In Greek mythology, Queen Arete (/əˈriːtiː/; Ἀρήτη means "she who is prayed for") of Scheria was the wife of Alcinous and mother of Nausicaa and Laodamas.

== Biography ==
Arete was the daughter of Rhexenor. She was a descendant of Poseidon, who, making love to Periboea, begot Nausithous, who in turn had two sons, Rhexenor, her father and Alcinous, her uncle and later on, her husband. Her name appears to be associated with the Ionic noun ἀρητή, meaning "sacred", "cursed" or "prayed." Some sources claim that it means "righteous", while others connect it with Ares, the Greek god of war.

== Mythology ==
=== Argonautica ===
Arete was also depicted as an intelligent and generous hostess by Apollonius in Book 4 of the Argonautica, where he recounts the story of Jason and Medea.

When the Argonauts arrived at the island, Arete and her husband received them and Medea hospitably. The Colchians arrived soon after in pursuit of Medea and demanded to take her back to face punishment for the death of her father, Aeëtes. Medea appealed to Arete, and Arete in turn appealed to her husband to grant mercy to Medea. When Alcinous compromised with the declaration, "If she be yet a maid I decree that they carry her back to her father; but if she shares a husband's bed, I will not separate her from her lord; nor, if she bear a child beneath her breast, will I give it up to an enemy," Arete went to Jason and Medea in the night and told them what to do so that Medea's life would be spared. Through her efforts, the two were wed and the Colchians were forced to return to their homeland without Medea.

=== Odyssey ===
In the Odyssey, Arete appears as a noble and active superintendent of the household of her husband. When Odysseus arrived in Scheria, he appealed first to Arete for reception and protection, and she treated him hospitably.
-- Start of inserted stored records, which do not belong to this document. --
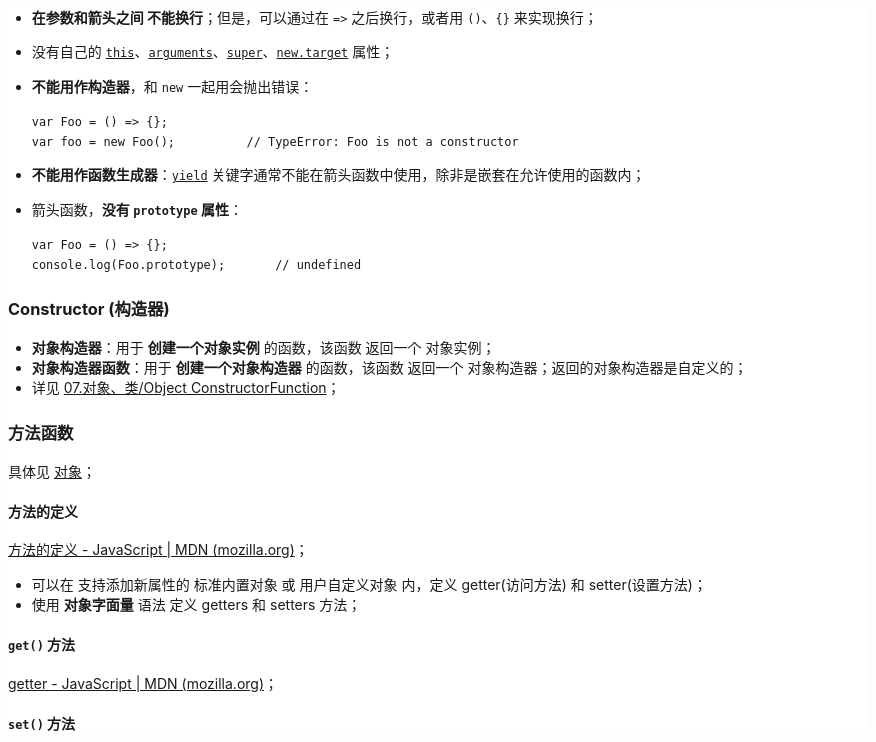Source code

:   

- **在参数和箭头之间 不能换行**；但是，可以通过在 `=>`  之后换行，或者用 `()`、`{}` 来实现换行；

- 没有自己的 [`this`](https://developer.mozilla.org/zh-CN/docs/Web/JavaScript/Reference/Operators/this)、[`arguments`](https://developer.mozilla.org/zh-CN/docs/Web/JavaScript/Reference/Functions/arguments)、[`super`](https://developer.mozilla.org/zh-CN/docs/Web/JavaScript/Reference/Operators/super)、[`new.target`](https://developer.mozilla.org/zh-CN/docs/Web/JavaScript/Reference/Operators/new.target) 属性；

- **不能用作构造器**，和 `new` 一起用会抛出错误：

  ```
  var Foo = () => {};
  var foo = new Foo();			// TypeError: Foo is not a constructor
  ```

- **不能用作函数生成器**：[`yield`](https://developer.mozilla.org/zh-CN/docs/Web/JavaScript/Reference/Operators/yield) 关键字通常不能在箭头函数中使用，除非是嵌套在允许使用的函数内；

- 箭头函数，**没有 `prototype` 属性**：

  ```
  var Foo = () => {};
  console.log(Foo.prototype);		// undefined
  ```







### Constructor (构造器)

- **对象构造器**：用于 **创建一个对象实例** 的函数，该函数 返回一个 对象实例；
- **对象构造器函数**：用于 **创建一个对象构造器** 的函数，该函数 返回一个 对象构造器；返回的对象构造器是自定义的；
- 详见 [07.对象、类/Object ConstructorFunction](./07.对象、类.md)；





### 方法函数

具体见 [对象](./07.对象、类.md)；

#### 方法的定义

[方法的定义 - JavaScript | MDN (mozilla.org)](https://developer.mozilla.org/zh-CN/docs/Web/JavaScript/Reference/Functions/Method_definitions)；

- 可以在 支持添加新属性的 标准内置对象 或 用户自定义对象 内，定义 getter(访问方法) 和 setter(设置方法)；
- 使用 **对象字面量** 语法 定义 getters 和 setters 方法；



#### `get()` 方法

[getter - JavaScript | MDN (mozilla.org)](https://developer.mozilla.org/zh-CN/docs/Web/JavaScript/Reference/Functions/get)；



#### `set()` 方法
He did so on Nausicaa and Athena's instructions, the goddess having described Arete thus:

Her Alcinous made his wife, and honored her as no other woman on earth is honored, of all those who in these days direct their households in subjection to their husbands; so heartily is she honored, and has ever been, by her children and by Alcinous himself and by the people, who look upon her as upon a goddess, and greet her as she goes through the city. For she of herself is no wise lacking in good understanding, and for the women to whom she has good will she makes an end of strife even among their husbands.

== General and cited references ==
- Apollonius Rhodius, Argonautica translated by Robert Cooper Seaton (1853–1915), R. C. Loeb Classical Library Volume 001. London, William Heinemann Ltd, 1912. Online version at the Topos Text Project.
- Apollonius Rhodius, Argonautica. George W. Mooney. London. Longmans, Green. 1912. Greek text available at the Perseus Digital Library.
- Homer, The Odyssey with an English Translation by A.T. Murray, PH.D. in two volumes. Cambridge, MA., Harvard University Press; London, William Heinemann, Ltd. 1919. ISBN 978-0674995611. Online version at the Perseus Digital Library. Greek text available from the same website.